Required action: Quote word for word the stretch of the records from the line containing "Please work out" through the line containing "0.518602, -0.403510, 1.260656]]", but leave the pictures out of your answer.
╭─ Exercise inputs
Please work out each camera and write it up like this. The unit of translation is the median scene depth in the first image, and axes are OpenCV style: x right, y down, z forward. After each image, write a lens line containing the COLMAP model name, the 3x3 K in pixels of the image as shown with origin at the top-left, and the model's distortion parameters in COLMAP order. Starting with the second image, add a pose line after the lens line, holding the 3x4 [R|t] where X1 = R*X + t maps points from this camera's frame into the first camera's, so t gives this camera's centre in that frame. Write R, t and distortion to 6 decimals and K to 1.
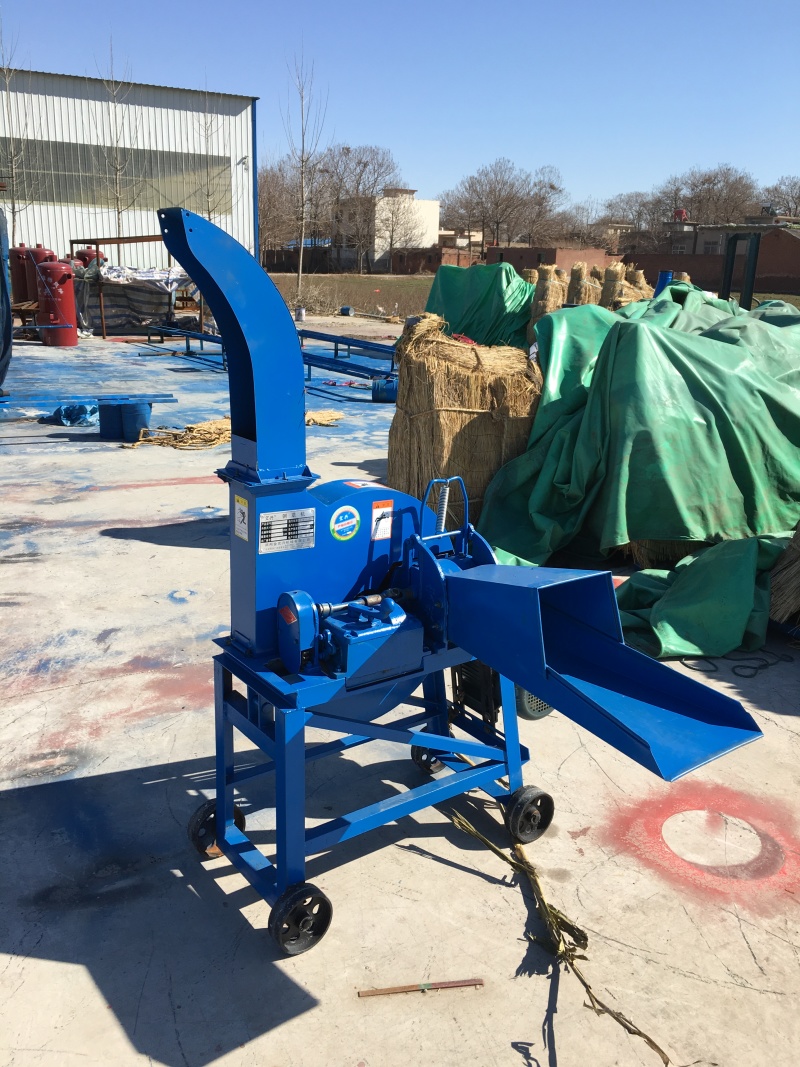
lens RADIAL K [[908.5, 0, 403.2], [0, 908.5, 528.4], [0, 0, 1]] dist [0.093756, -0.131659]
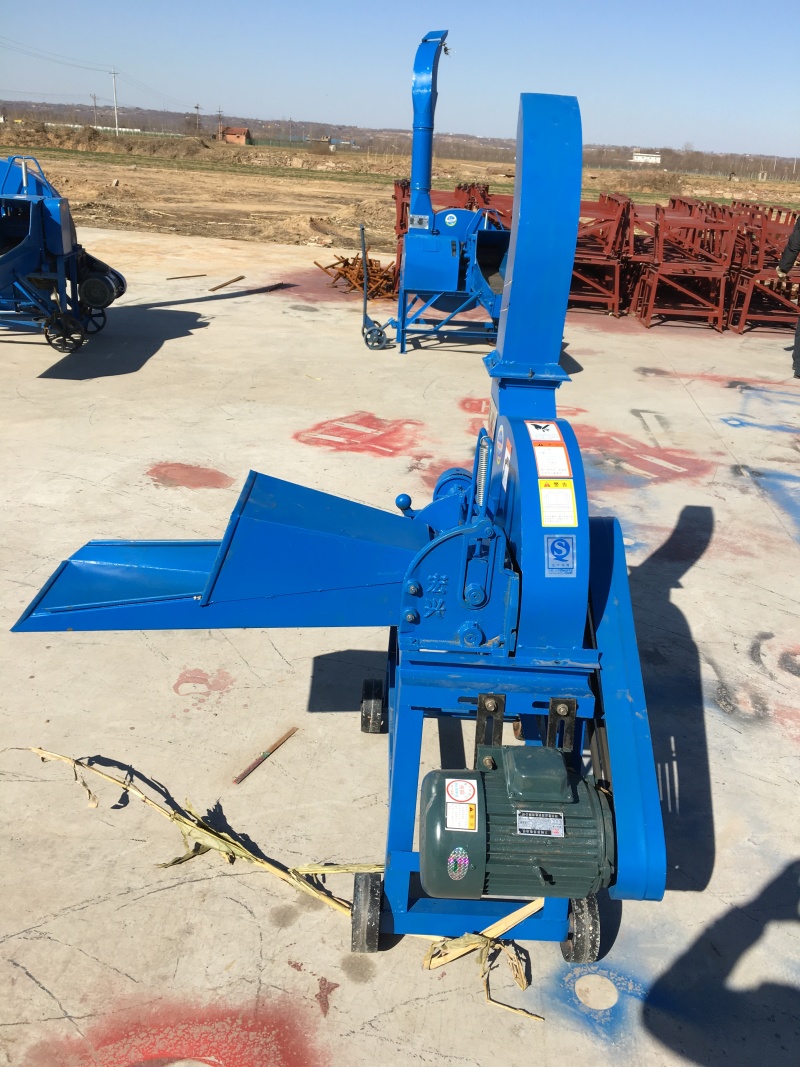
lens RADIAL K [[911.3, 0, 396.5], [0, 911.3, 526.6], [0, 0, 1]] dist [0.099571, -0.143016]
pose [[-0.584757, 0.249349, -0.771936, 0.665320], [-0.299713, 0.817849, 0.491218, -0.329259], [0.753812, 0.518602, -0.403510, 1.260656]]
╰─
╭─ Exercise inputs
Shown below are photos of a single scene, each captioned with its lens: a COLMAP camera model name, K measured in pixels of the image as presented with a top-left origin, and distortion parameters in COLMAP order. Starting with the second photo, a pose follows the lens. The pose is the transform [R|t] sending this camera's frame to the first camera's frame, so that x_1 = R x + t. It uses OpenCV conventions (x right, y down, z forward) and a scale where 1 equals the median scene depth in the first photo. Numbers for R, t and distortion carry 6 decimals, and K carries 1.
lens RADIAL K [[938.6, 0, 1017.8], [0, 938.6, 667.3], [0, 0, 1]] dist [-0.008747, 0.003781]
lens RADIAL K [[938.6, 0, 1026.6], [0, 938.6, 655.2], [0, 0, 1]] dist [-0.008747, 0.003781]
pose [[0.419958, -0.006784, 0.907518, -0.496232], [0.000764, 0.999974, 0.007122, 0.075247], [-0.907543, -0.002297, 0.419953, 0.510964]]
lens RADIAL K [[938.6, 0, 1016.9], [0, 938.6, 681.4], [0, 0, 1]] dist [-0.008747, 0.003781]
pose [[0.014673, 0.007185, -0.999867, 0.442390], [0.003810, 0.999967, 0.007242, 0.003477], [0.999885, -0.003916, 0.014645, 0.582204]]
╰─
The answer:
Please work out each camera and write it up like this. The unit of translation is the median scene depth in the first image, and axes are OpenCV style: x right, y down, z forward. After each image, write a lens line containing the COLMAP model name, the 3x3 K in pixels of the image as shown with origin at the top-left, and the model's distortion parameters in COLMAP order. Starting with the second image, add a pose line after the lens line, holding the 3x4 [R|t] where X1 = R*X + t maps points from this camera's frame into the first camera's, so t gives this camera's centre in that frame. Write R, t and distortion to 6 decimals and K to 1.
lens RADIAL K [[908.5, 0, 403.2], [0, 908.5, 528.4], [0, 0, 1]] dist [0.093756, -0.131659]
lens RADIAL K [[911.3, 0, 396.5], [0, 911.3, 526.6], [0, 0, 1]] dist [0.099571, -0.143016]
pose [[-0.584757, 0.249349, -0.771936, 0.665320], [-0.299713, 0.817849, 0.491218, -0.329259], [0.753812, 0.518602, -0.403510, 1.260656]]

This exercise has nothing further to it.